**WHAT YOU WILL DO**. Transcribe the listing in full, word for word; pictures do not belong in the copy.

**INFORMATION GIVEN**.
○ ○ ○ ○

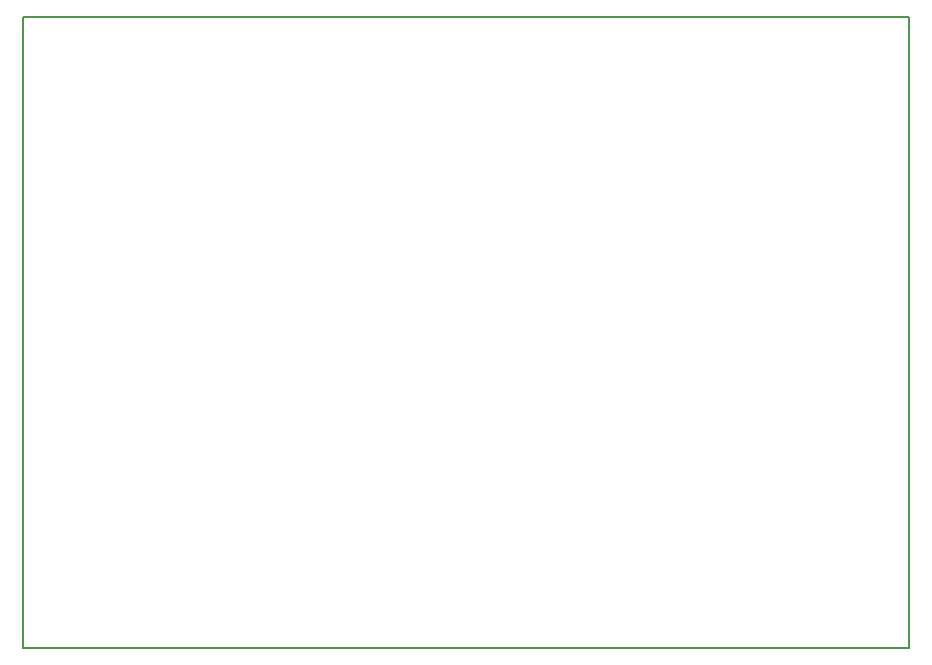
<source format=gm1>
%TF.GenerationSoftware,KiCad,Pcbnew,6.0.6-3a73a75311~116~ubuntu20.04.1*%
%TF.CreationDate,2022-07-25T10:06:13-07:00*%
%TF.ProjectId,rover_controller,726f7665-725f-4636-9f6e-74726f6c6c65,rev?*%
%TF.SameCoordinates,Original*%
%TF.FileFunction,Profile,NP*%
%FSLAX46Y46*%
G04 Gerber Fmt 4.6, Leading zero omitted, Abs format (unit mm)*
G04 Created by KiCad (PCBNEW 6.0.6-3a73a75311~116~ubuntu20.04.1) date 2022-07-25 10:06:13*
%MOMM*%
%LPD*%
G01*
G04 APERTURE LIST*
%TA.AperFunction,Profile*%
%ADD10C,0.200000*%
%TD*%
G04 APERTURE END LIST*
D10*
X155900000Y-141100000D02*
X230900000Y-141100000D01*
X230900000Y-141100000D02*
X230900000Y-194500000D01*
X230900000Y-194500000D02*
X155900000Y-194500000D01*
X155900000Y-194500000D02*
X155900000Y-141100000D01*
M02*

</source>
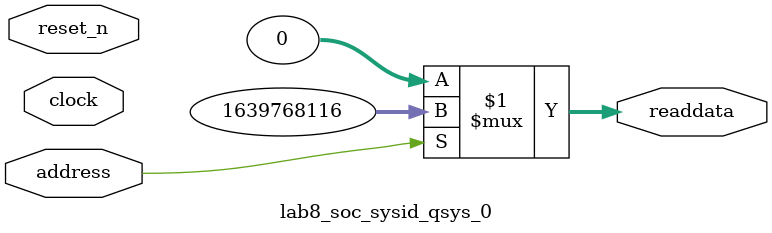
<source format=v>



// synthesis translate_off
`timescale 1ns / 1ps
// synthesis translate_on

// turn off superfluous verilog processor warnings 
// altera message_level Level1 
// altera message_off 10034 10035 10036 10037 10230 10240 10030 

module lab8_soc_sysid_qsys_0 (
               // inputs:
                address,
                clock,
                reset_n,

               // outputs:
                readdata
             )
;

  output  [ 31: 0] readdata;
  input            address;
  input            clock;
  input            reset_n;

  wire    [ 31: 0] readdata;
  //control_slave, which is an e_avalon_slave
  assign readdata = address ? 1639768116 : 0;

endmodule



</source>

○ ○ ○ ○

**SOLUTION TO THIS PROBLEM**.
<source format=gm1>
%TF.GenerationSoftware,KiCad,Pcbnew,6.0.6-3a73a75311~116~ubuntu20.04.1*%
%TF.CreationDate,2022-07-25T10:06:13-07:00*%
%TF.ProjectId,rover_controller,726f7665-725f-4636-9f6e-74726f6c6c65,rev?*%
%TF.SameCoordinates,Original*%
%TF.FileFunction,Profile,NP*%
%FSLAX46Y46*%
G04 Gerber Fmt 4.6, Leading zero omitted, Abs format (unit mm)*
G04 Created by KiCad (PCBNEW 6.0.6-3a73a75311~116~ubuntu20.04.1) date 2022-07-25 10:06:13*
%MOMM*%
%LPD*%
G01*
G04 APERTURE LIST*
%TA.AperFunction,Profile*%
%ADD10C,0.200000*%
%TD*%
G04 APERTURE END LIST*
D10*
X155900000Y-141100000D02*
X230900000Y-141100000D01*
X230900000Y-141100000D02*
X230900000Y-194500000D01*
X230900000Y-194500000D02*
X155900000Y-194500000D01*
X155900000Y-194500000D02*
X155900000Y-141100000D01*
M02*

</source>
<source format=v>



// synthesis translate_off
`timescale 1ns / 1ps
// synthesis translate_on

// turn off superfluous verilog processor warnings 
// altera message_level Level1 
// altera message_off 10034 10035 10036 10037 10230 10240 10030 

module lab8_soc_sysid_qsys_0 (
               // inputs:
                address,
                clock,
                reset_n,

               // outputs:
                readdata
             )
;

  output  [ 31: 0] readdata;
  input            address;
  input            clock;
  input            reset_n;

  wire    [ 31: 0] readdata;
  //control_slave, which is an e_avalon_slave
  assign readdata = address ? 1639768116 : 0;

endmodule



</source>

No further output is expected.